1. Speak with the buyer
Some 15-40% of chargebacks are caused by merchant error. These chargebacks can be resolved by communicating to the buyer and coming up with favorable solutions. Settling a complaint by issuing a PayPal refund is better for your reputation and results in smaller losses.
2. Check if the Seller Protection Program covers the order?
If the Seller Protection Program covers the order, then you’ll retain the full purchase amount and not pay the chargeback fee.
3. Get proof of online tracking
If the buyer claims they didn’t authorize the transaction, get proof of the validity of the transaction from an eCommerce dashboard with online tracking. The buyer’s name and address should match those on PayPal’s Transaction page. If the sale is fully or partially eligible, you are protected from losing the fight.

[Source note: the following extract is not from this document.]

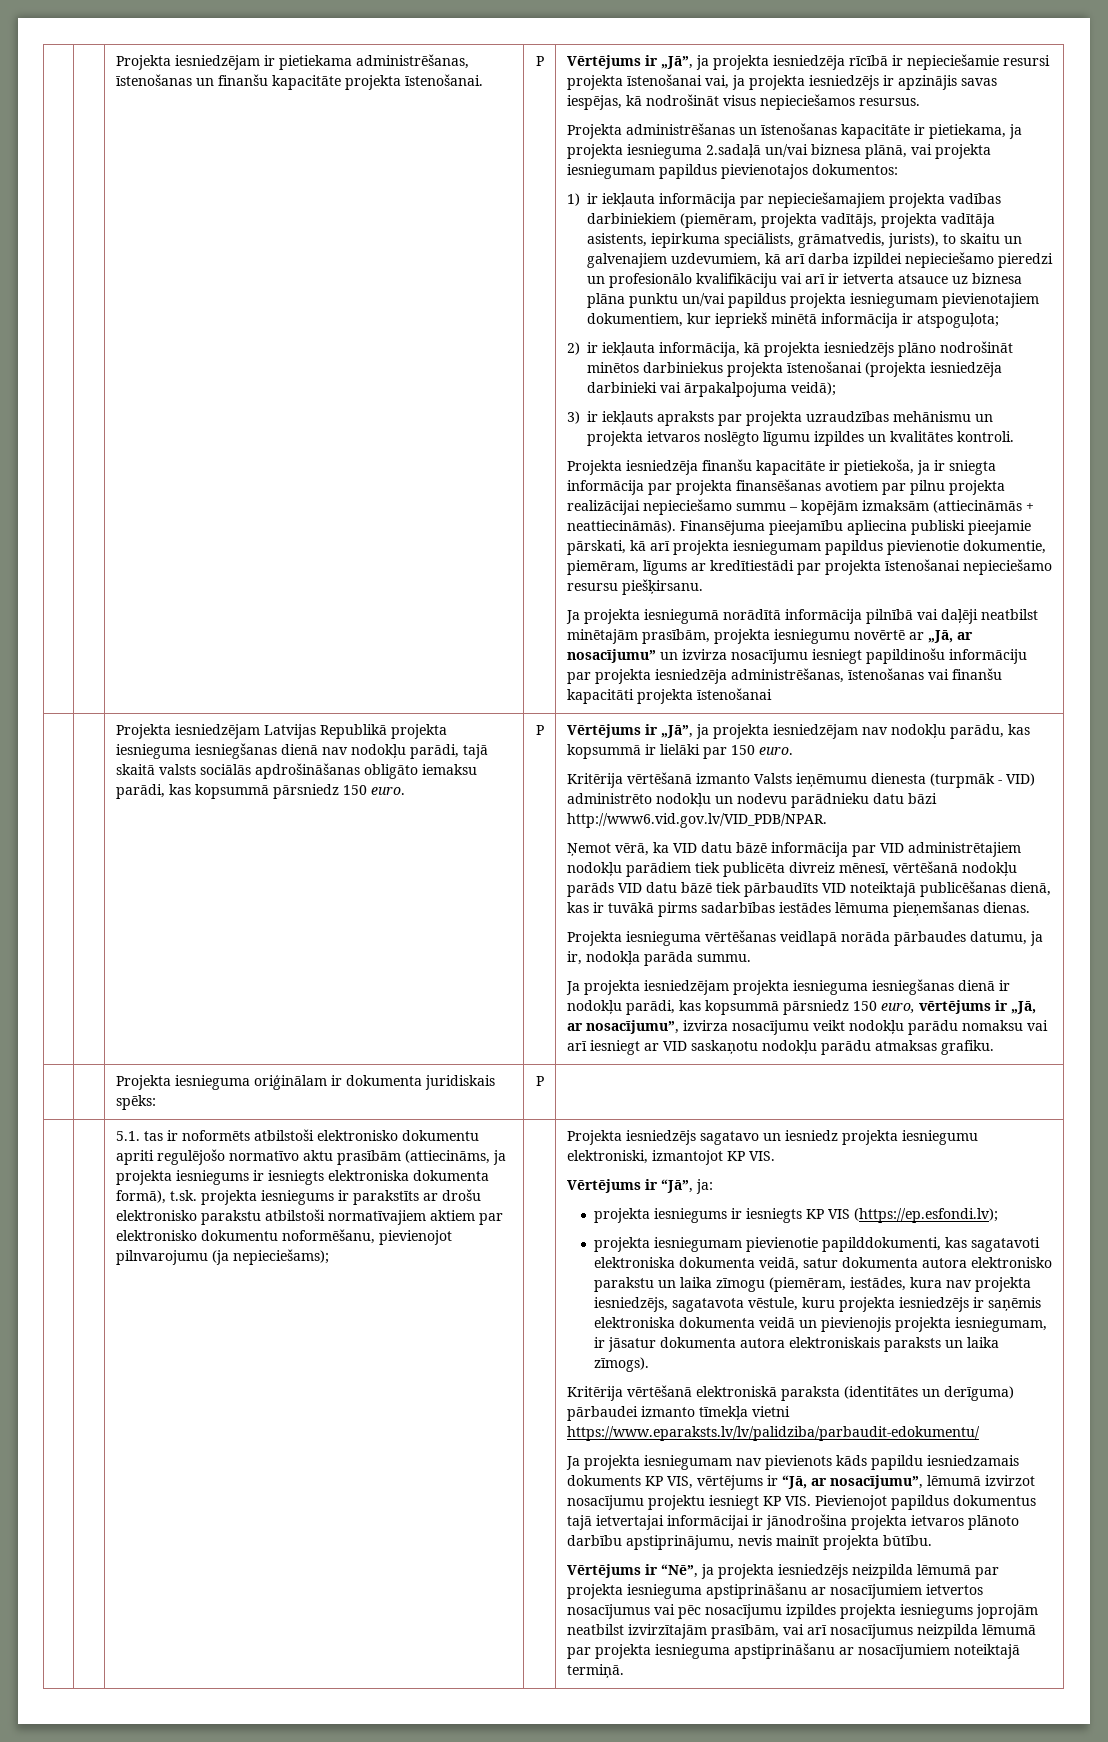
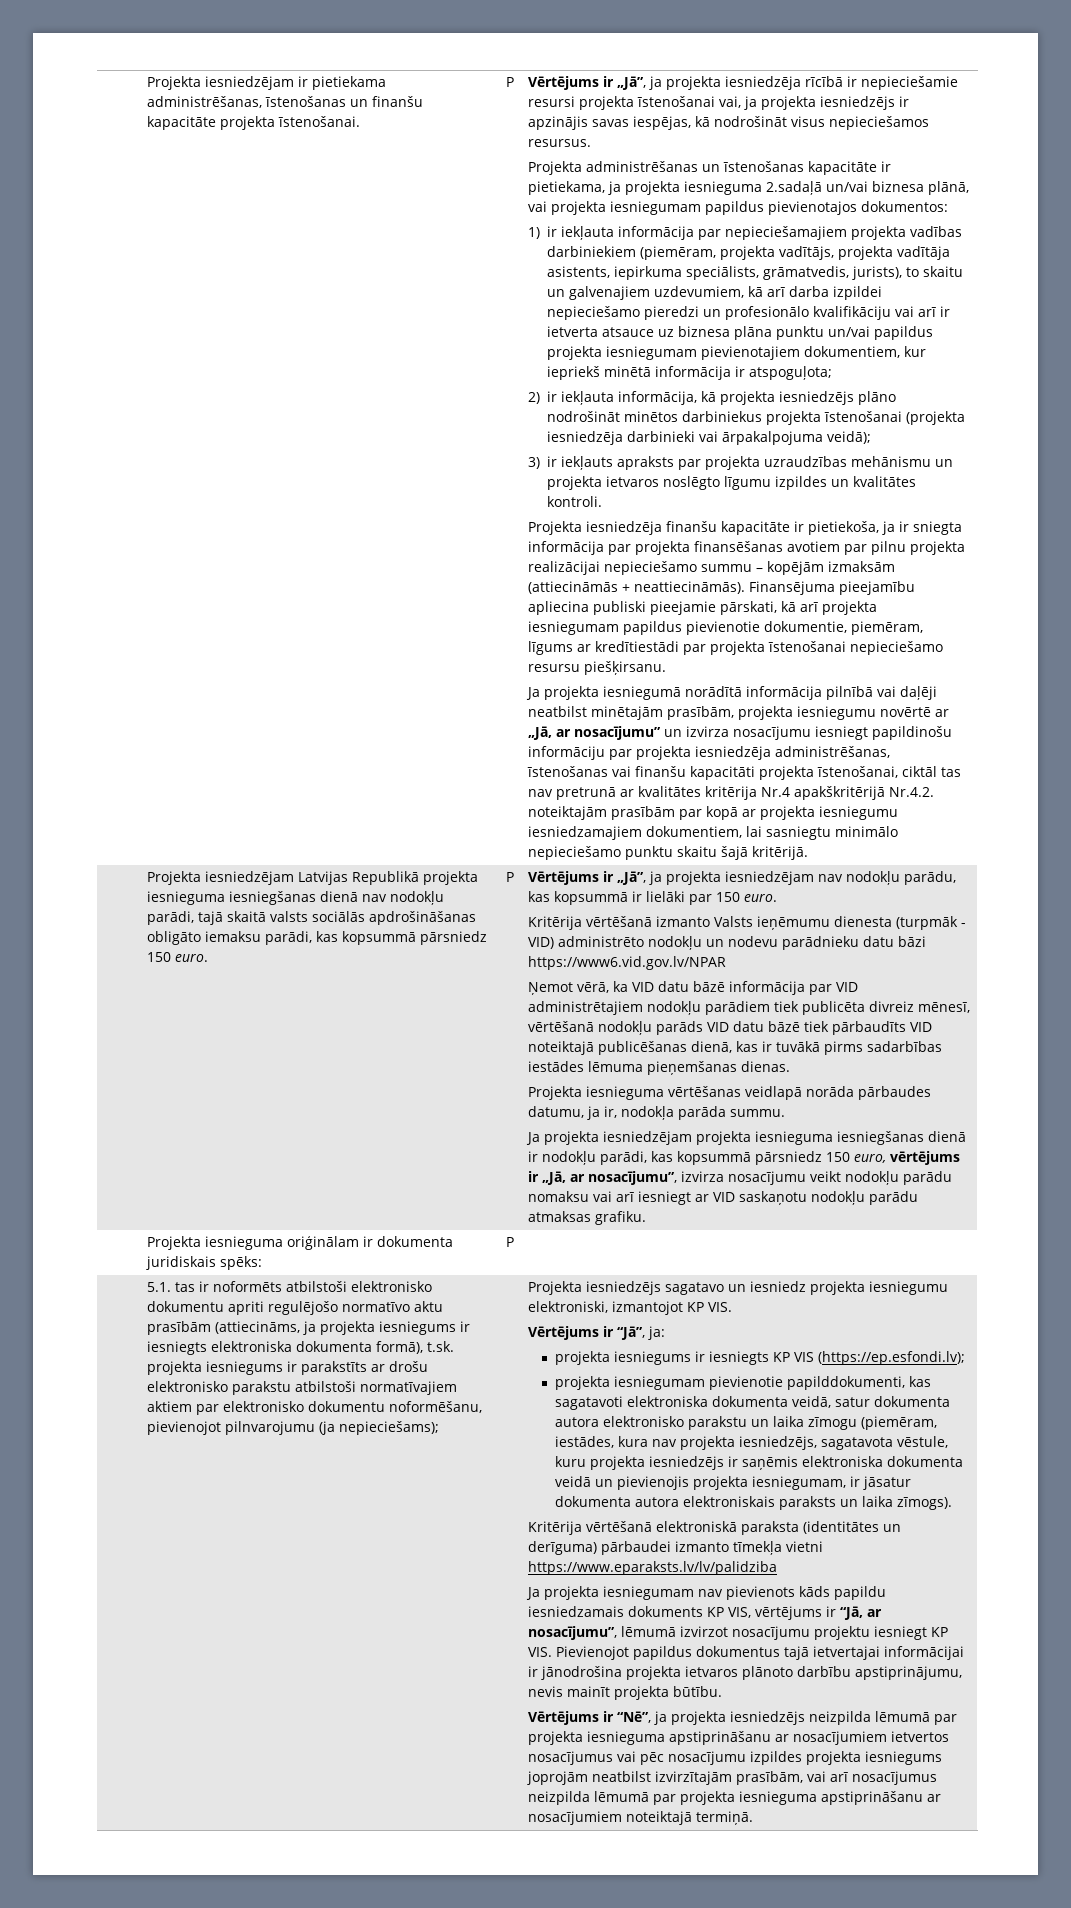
[696,688,772,700] īstenošanai -> [816,766,961,778] [527,786,934,800] [527,806,898,820] [527,826,898,840] [527,846,808,860] īstenošanai, ciktāl tas nav pretrunā ar kvalitātes kritērija Nr.4 apakškritērijā Nr.4.2. noteiktajām prasībām par kopā ar projekta iesniegumu iesniedzamajiem dokumentiem, lai sasniegtu minimālo nepieciešamo punktu skaitu šajā kritērijā.
[566,813,827,828] http://www6.vid.gov.lv/VID_PDB/NPAR. -> [527,956,726,970] https://www6.vid.gov.lv/NPAR
[566,1426,980,1441] https://www.eparaksts.lv/lv/palidziba/parbaudit-edokumentu/ -> [527,1561,777,1575] https://www.eparaksts.lv/lv/palidziba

4. Proof of delivery or shipment
A common PayPal chargeback trick buyers use is claiming items ordered weren’t received. However, PayPal requires merchants to upload proof of shipment or delivery from their eCommerce site. This ensures they have evidence to validate delivery during chargebacks.
5. Respond to the chargeback in 10 days
PayPal requires merchants to respond to chargebacks within ten days. Go to PayPal’s Resolution Center to check for any chargebacks ordered. Responding fast can give you an advantage over merchants who take longer, and you get some time to reach out to the buyer and resolve the problem quickly.
6. Send PayPal necessary documentation
Your best defense to PayPal chargebacks is providing documents supporting the transaction. You should send PayPal all your communications with the buyer, the customer’s history, and proof of shipment and delivery.
7. Cooperate with PayPal’s chargeback team
Though it’s the bank or credit issuer that determines chargeback outcomes, PayPal’s chargeback team will help you through the process. They will take the documentation you send and dispute the chargeback on your behalf.
8. The wait
Most PayPal chargeback cases are solved in a month. But since the process follows credit card issuer rules, it may take up to 75+ days to finalize. You can track the process on PayPal’s Resolution Center and offer additional documentation or proof when needed.
Wrapping it up
PayPal’s chargeback process isn’t so different from regular credit card chargebacks. The major differences are in the timelines, the mediator, and the Seller Protection Program. As such, proper document and proof presentation, efficient communication, and adhering to timelines are still key to winning the chargeback.